The American College of Surgeons National Surgical Quality Improvement Program (ACS NSQIP) 2010-2017 data were used to analyze the patient characteristics and outcomes of women undergoing staging surgeries for suspected early ovarian cancer. Women with pre-operative ascites, disseminated cancer, concurrent bowel surgery, or cytoreductive surgery were excluded. Multivariate logistic regression and propensity score stratification were used to assess 30-day post-operative outcomes.
Three hundred and fifty-one of 2100 women (16.7%) underwent concurrent appendectomy at time of surgery, and the post-operative infection rate was 7.8%. Women with concurrent appendectomy had twice the odds of post-operative infection (OR 2.03, 95% CI 1.26 to 3.27) after controlling for clinically important risk factors. The increased odds of infection remained significant after propensity score stratification (OR 2.04, 95% CI 1.27 to 3.3). No association was observed with length of hospital stay, readmission, return to the operating room, or post-operative death.
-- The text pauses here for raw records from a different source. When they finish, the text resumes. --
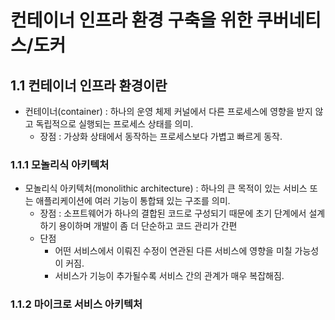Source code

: # 컨테이너 인프라 환경 구축을 위한 쿠버네티스/도커

## 1.1 컨테이너 인프라 환경이란

- 컨테이너(container) : 하나의 운영 체제 커널에서 다른 프로세스에 영향을 받지 않고 독립적으로 실행되는 프로세스 상태를 의미.
    - 장점 : 가상화 상태에서 동작하는 프로세스보다 가볍고 빠르게 동작.

### 1.1.1 모놀리식 아키텍처

- 모놀리식 아키텍처(monolithic architecture) : 하나의 큰 목적이 있는 서비스 또는 애플리케이션에 여러 기능이 통합돼 있는 구조를 의미. 
    - 장점 : 소프트웨어가 하나의 결합된 코드로 구성되기 때문에 초기 단계에서 설계하기 용이하며 개발이 좀 더 단순하고 코드 관리가 간편
    - 단점 
        - 어떤 서비스에서 이뤄진 수정이 연관된 다른 서비스에 영향을 미칠 가능성이 커짐. 
        - 서비스가 기능이 추가될수록 서비스 간의 관계가 매우 복잡해짐.


### 1.1.2 마이크로 서비스 아키텍처
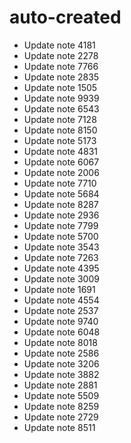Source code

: # auto-created
- Update note 4181
- Update note 2278
- Update note 7766
- Update note 2835
- Update note 1505
- Update note 9939
- Update note 6543
- Update note 7128
- Update note 8150
- Update note 5173
- Update note 4831
- Update note 6067
- Update note 2006
- Update note 7710
- Update note 5684
- Update note 8287
- Update note 2936
- Update note 7799
- Update note 5700
- Update note 3543
- Update note 7263
- Update note 4395
- Update note 3009
- Update note 1691
- Update note 4554
- Update note 2537
- Update note 9740
- Update note 6048
- Update note 8018
- Update note 2586
- Update note 3206
- Update note 3882
- Update note 2881
- Update note 5509
- Update note 8259
- Update note 2729
- Update note 8511
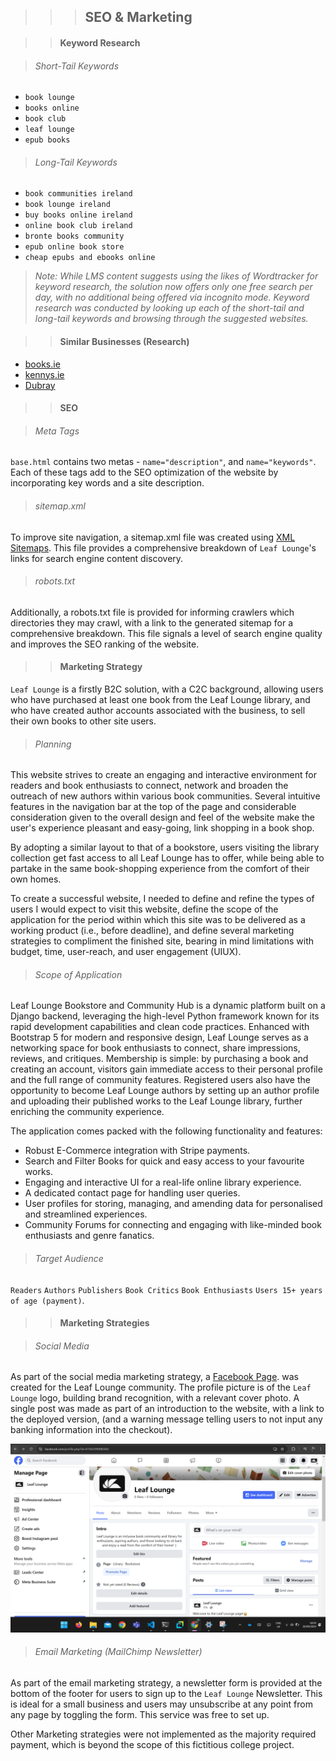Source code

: >>> ## SEO & Marketing

>> #### Keyword Research

> ###### Short-Tail Keywords
- `book lounge`
- `books online`
- `book club`
- `leaf lounge`
- `epub books`

> ###### Long-Tail Keywords
- `book communities ireland`
- `book lounge ireland`
- `buy books online ireland`
- `online book club ireland`
- `bronte books community`
- `epub online book store`
- `cheap epubs and ebooks online`

> _Note: While LMS content suggests using the likes of Wordtracker for keyword research, the solution now offers only one free search per day, with no additional being offered via incognito mode. Keyword research was conducted by looking up each of the short-tail and long-tail keywords and browsing through the suggested websites._

>> #### Similar Businesses (Research)
- [books.ie](https://www.books.ie/)
- [kennys.ie](https://www.kennys.ie/)
- [Dubray](https://www.dubraybooks.ie/?srsltid=AfmBOorV7db1Yde_mEfHcKGm_kP9eIH_9DNif1z9ENdCMVYsCnxVqWNQ)

>> #### SEO

> ###### Meta Tags
`base.html` contains two metas - `name="description"`, and `name="keywords"`. Each of these tags add to the SEO optimization of the website by incorporating key words and a site description. 

> ###### sitemap.xml
To improve site navigation, a sitemap.xml file was created using [XML Sitemaps](https://www.xml-sitemaps.com/). This file provides a comprehensive breakdown of `Leaf Lounge`'s links for search engine content discovery.

> ###### robots.txt
Additionally, a robots.txt file is provided for informing crawlers which directories they may crawl, with a link to the generated sitemap for a comprehensive breakdown. This file signals a level of search engine quality and improves the SEO ranking of the website.

>> #### Marketing Strategy
`Leaf Lounge` is a firstly B2C solution, with a C2C background, allowing users who have purchased at least one book from the Leaf Lounge library, and who have created author accounts associated with the business, to sell their own books to other site users.

> ###### Planning
This website strives to create an engaging and interactive environment for readers and book enthusiasts to connect, network and broaden the outreach of new authors within various book communities. Several intuitive features in the navigation bar at the top of the page and considerable consideration given to the overall design and feel of the website make the user's experience pleasant and easy-going, link shopping in a book shop.

By adopting a similar layout to that of a bookstore, users visiting the library collection get fast access to all Leaf Lounge has to offer, while being able to partake in the same book-shopping experience from the comfort of their own homes.

To create a successful website, I needed to define and refine the types of users I would expect to visit this website, define the scope of the application for the period within which this site was to be delivered as a working product (i.e., before deadline), and define several marketing strategies to compliment the finished site, bearing in mind limitations with budget, time, user-reach, and user engagement (UIUX).

> ###### Scope of Application
Leaf Lounge Bookstore and Community Hub is a dynamic platform built on a Django backend, leveraging the high-level Python framework known for its rapid development capabilities and clean code practices. Enhanced with Bootstrap 5 for modern and responsive design, Leaf Lounge serves as a networking space for book enthusiasts to connect, share impressions, reviews, and critiques. Membership is simple: by purchasing a book and creating an account, visitors gain immediate access to their personal profile and the full range of community features. Registered users also have the opportunity to become Leaf Lounge authors by setting up an author profile and uploading their published works to the Leaf Lounge library, further enriching the community experience.

The application comes packed with the following functionality and features:
  - Robust E-Commerce integration with Stripe payments.
  - Search and Filter Books for quick and easy access to your favourite works.
  - Engaging and interactive UI for a real-life online library experience.
  - A dedicated contact page for handling user queries.
  - User profiles for storing, managing, and amending data for personalised and streamlined experiences.
  - Community Forums for connecting and engaging with like-minded book enthusiasts and genre fanatics.

> ###### Target Audience
`Readers` `Authors` `Publishers` `Book Critics` `Book Enthusiasts` `Users 15+ years of age (payment)`.

>> #### Marketing Strategies

> ###### Social Media

As part of the social media marketing strategy, a [Facebook Page](https://www.facebook.com/profile.php?id=61563390085042). was created for the Leaf Lounge community.
The profile picture is of the `Leaf Lounge` logo, building brand recognition, with a relevant cover photo. A single post was made as part of an introduction to the website, with a link to the deployed version, (and a warning message telling users to not input any banking information into the checkout).

![Facebook Screenshot](docs/images/facebook.png)

> ###### Email Marketing (MailChimp Newsletter)
As part of the email marketing strategy, a newsletter form is provided at the bottom of the footer for users to sign up to the `Leaf Lounge` Newsletter. This is ideal for a small business and users may unsubscribe at any point from any page by toggling the form. This service was free to set up.

Other Marketing strategies were not implemented as the majority required payment, which is beyond the scope of this fictitious college project.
Appendectomy at time of surgery for suspected early-stage ovarian cancer is associated with significantly elevated odds of post-operative infection. Unless there is clinical suspicion for involvement, routine appendectomy should be abandoned in clinical practice.
尽管有证据表明,在卵巢癌分期手术时常规进行择期阑尾切除术是不必要的,但它仍然是妇科肿瘤学中的常见做法。本研究的目的是比较行疑似早期卵巢恶性肿瘤手术且同期行阑尾切除术的女性与未行阑尾切除术的女性的手术并发症发生率。
使用美国外科医师学会国家外科质量改进计划(ACS NSQIP)2010-2017 年的数据,分析疑似早期卵巢癌行分期手术的女性的患者特征和结局。排除术前存在腹水、播散性癌症、同期肠道手术或减瘤性手术的患者。采用多变量逻辑回归和倾向评分分层分析评估 30 天术后结局。
2100 例女性中有 351 例(16.7%)在手术时同时行阑尾切除术,术后感染率为 7.8%。在控制了重要的临床风险因素后,同期行阑尾切除术的女性术后感染的可能性是两倍(OR 2.03,95%CI 1.26 至 3.27)。在进行倾向评分分层后,感染的可能性仍然显著增加(OR 2.04,95%CI 1.27 至 3.3)。与住院时间延长、再入院、返回手术室或术后死亡均无相关性。
在疑似早期卵巢癌手术时行阑尾切除术与术后感染的可能性显著增加相关。除非有临床怀疑阑尾受累,否则在临床实践中应放弃常规阑尾切除术。